── EXTRAIT DU TEXTE ──

Malaise dans la mondialisation
La mondialisation est la grande affaire de ce début du XXIe siècle. Promesse de prospérité universelle pour les uns, processus de prédation pour les autres, elle s’est accompagnée d’une triple dissociation : entre la sphère financière internationale et l’économie réelle ; entre l’économie internationale et les régulations étatiques ; entre l’ouverture organisée des marchés, la concurrence réglée par l’OMC d’un côté et l’anarchie internationale en matière monétaire et financière de l’autre. L’autonomie du capitalisme financier, produit et fer de lance du capitalisme tout court, a trouvé sa pointe dans ce contexte de triomphe théorique et pratique du libéralisme.
Elle a conduit à la formation d’une véritable industrie financière, étrangère à toute production matérielle et qui se nourrissait uniquement d’elle-même. La complexité mathématique des produits, le raffinement subtil et opaque des outils bancaires, accessibles aux seuls initiés, avait un effet multiplicateur de richesse au profit d’un nombre restreint de spécialistes, d’investisseurs et de spéculateurs. Bienfaisance du marché : profitant à tous, il récompensait les plus habiles, les mieux informés, en laissant des miettes à chacun. La science économique, la sophistication de l’intelligence financière, contournant toutes les interférences extérieures, étatiques, politiques ou éthiques, semblaient vivre leur âge d’or.
Cette forme avancée du capitalisme n’a rencontré sur sa route aucun obstacle. Bénéficiant de l’effondrement des idéologies socialistes, se renforçant du désengagement des gouvernements dans la gestion de l’économie, s’appuyant sur le consensus de la doctrine économique qui n’a connu que d’inaudibles opinions dissidentes, elle était pleinement responsable de ses actes et de leurs conséquences. Les difficultés qu’elle doit affronter ne sont dues qu’à elle-même, non à une quelconque résistance extérieure ou à la rivalité de formules alternatives. La crise à laquelle le système bancaire international est aujourd’hui confronté dans tous les pays développés laisse le capitalisme financier face à lui-même, face à ses contradictions et à ses risques d’autodestruction.
A court terme, en même temps que les portefeuilles, cette crise liquide les illusions, elle désenchante la mondialisation. Elle ramène aux pulsions élémentaires camouflées par l’abstraction des mécanismes bancaires : l’appât du gain, la cupidité, l’absence de scrupules, la démesure, tout ce que le mot greed désigne fortement en anglais. Elle expose en pleine lumière les rentes de situation protégées de certains et les inégalités insupportables qui en résultent. Cette mise à jour de passions humaines, triviales mais compréhensibles, n’est qu’une maigre consolation face aux risques et aux coûts, eux-mêmes humains, de la débâcle des marchés. Les moralistes triomphent certes des économistes, qui se font bien discrets, mais sans pouvoir faire remonter la bourse ou libérer le crédit.

───
── DONNÉES FOURNIES ──

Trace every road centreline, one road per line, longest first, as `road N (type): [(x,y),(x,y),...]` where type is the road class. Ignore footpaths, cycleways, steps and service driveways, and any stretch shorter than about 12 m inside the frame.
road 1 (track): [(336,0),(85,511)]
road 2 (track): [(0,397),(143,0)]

───

Rédigez la suite du texte sur la mondialisation, en reprenant juste après sa dernière phrase. Ces lignes n'ont aucun rapport avec le texte sur la mondialisation.

Aux uns et aux autres, il resterait à voir ou à revoir Le Sucre, film de Jacques Rouffio qui, en 1978, a illustré de façon burlesque l’implosion d’une bulle spéculative. Car ces crises sont récurrentes, leur mécanisme tristement simple, fondé sur le mensonge des uns, la confiance naïve ou la complicité des autres, l’avidité de tous. Après tout, ces vices privés deviennent pour certains économistes des vertus collectives – simplement, caveat emptor, que l’acheteur prenne garde, il n’y a pas qu’en latin que la formule est oubliée. Mais si jusque là les tribulations restaient locales ou périphériques, la crise actuelle affecte le cœur du système, le monde occidental dans son ensemble et bientôt les autres, de sorte que le fantôme de 1929 et les chaînes totalitaires et guerrières qu’il traîne derrière lui viennent hanter les consciences et effrayer les opinions.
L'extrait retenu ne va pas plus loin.